Ten recent titles in translation that you must add to your TBR list


1. For Now, It Is Night by Hari Krishna Kaul, translated from Kashmiri by Kalpana Raina, Tanveer Ajsi, Gowhar Fazili and Gowhar Yaquoob (HarperCollins India): Hari Krishna Kaul, a celebrated modern Kashmiri writer, published most of his work between 1972 and 2000. His short stories, shaped by the social crisis and political instability in Kashmir, explore themes of isolation, individual and collective alienation, corruption, and the social mores of a community that experienced a loss of homeland, culture, and language. He does all this with an impressive eye for detail, biting wit, and deep empathy. The 17 lively short stories in For Now, It Is Night provide an irreverent examination of exile, opening a gateway to Kaul’s literary treasures to English readers for the very first time. These stories, set against the backdrop of political upheaval and societal transformation, are a mosaic of emotions —loneliness, displacement, camaraderie — that resonate across time and place.

2. Naulakhi Kothi by Ali Akbar Natiq, translated from Urdu by Naima Rashid (Penguin Random House India): Acclaimed Pakistani poet, novelist and short-story writer Ali Akbar Natiq’s epic saga, Naulakhi Kothi, set in canal colonies of the Punjab, is a compelling tale of enmity, revenge, social mobility, opportunism, past glory and lost grandeur — as enticingly rich and multi-faceted as the land that he is so unabashedly in love with. The sweeping narrative begins in the years leading up to Partition and goes on till the eighties. When William returns to Hindustan after eight long years in England as the newly appointed assistant commissioner of Jalalabad in pre-Partition Punjab, he dreams of returning to his ‘home’ in the idyllic Naulakhi Kothi, the titular bungalow built by his grandfather, but an irreversible turn of events awaits him, which changes not only his destiny, but that of the land forever. Natiq is among the foremost voices writing in Urdu today; he is the author of 15 books across the genres of fiction, poetry, biography and literary criticism. His collection of short stories, Qaim Din (Oxford University Press, 2012), was awarded the UBL-Jang Literary Excellence Award in 2013. In addition to being an author, Natiq is an accomplished architect.

> **SOURCE DATA**
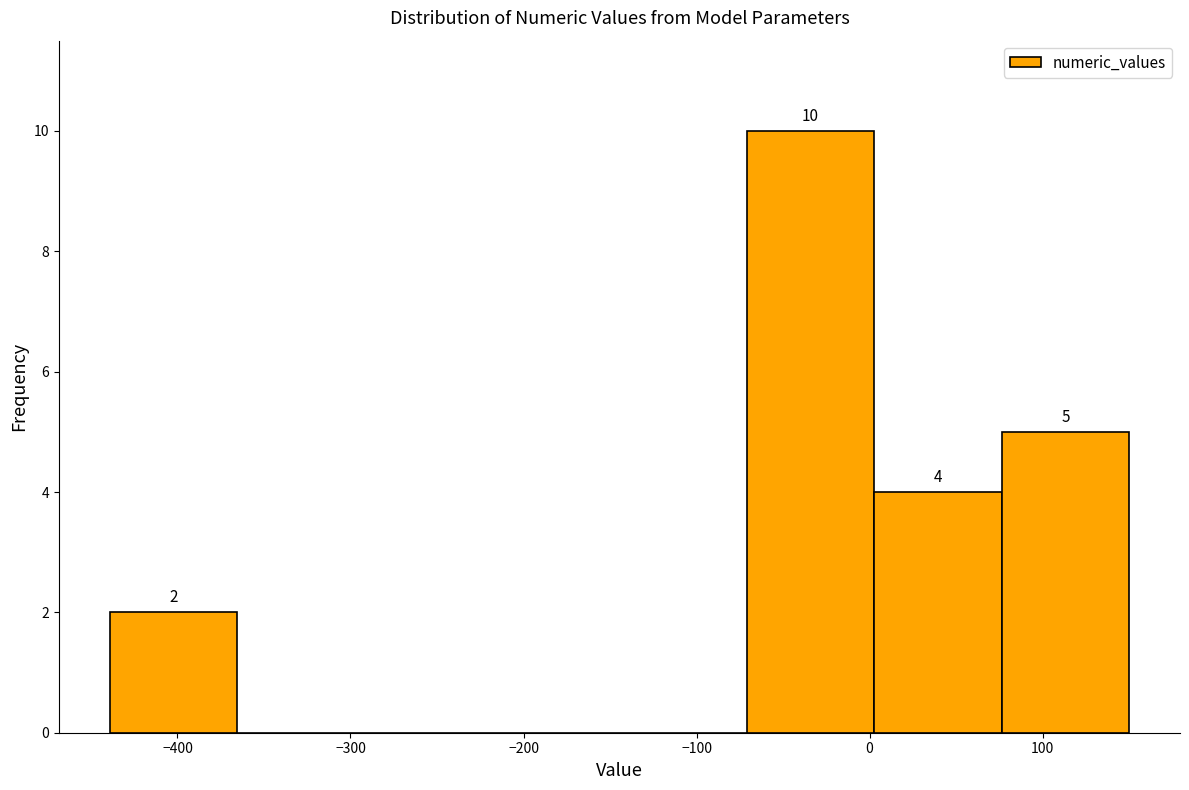

Over which range of the x-axis is the bar tallest?

-70 to 0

> **TASK GOAL**
Could you continue the list of recommended books in translation from where it stops, keeping the style of its entries?

> **EXERCISE ANSWER**
3. Sandalwood Soap and Other Stories by Perumal Murugan, translated from Tamil by Kavitha Muralidharan (Juggernaut Books): Eminent Tamil writer Perumal Murugan (56) is a perennial presence on the longlists and shortlists of most awards, in India and abroad. His novel Pyre, translated by Aniruddhan Vasudevan, was on the longlist of this year’s International Booker Prize. Fire Bird, another of his novels, translated by Janani Kannan, is on the longlist of the 2023 JCB Prize for Literature. Previously, he was twice longlisted for the National Book Award for Translated Literature, for One Part Woman and The Story of a Goat. In the stories in this collection, the author of 12 novels, six short story collections and five works of poetry in Tamil returns to his old themes of caste and the world of rural and semi-rural Tamil Nadu. Each story is a unique journey, weaving together vivid characters and landscapes, and providing a profound and immersive reading experience. The titular story is about a young boy whose job is to police the toilets in a mofussil bus stand and urge users to emerge sooner. In 'The Last Cloth' , a man who returns to his village after a city education is revolted seeing his mother walk about bare breasted. She, however, has never worn a blouse, not even in her prime, and is terrified at being asked to in her old age. ‘Neelaakka’ tells the story of a woman who is mocked for stains on her teeth.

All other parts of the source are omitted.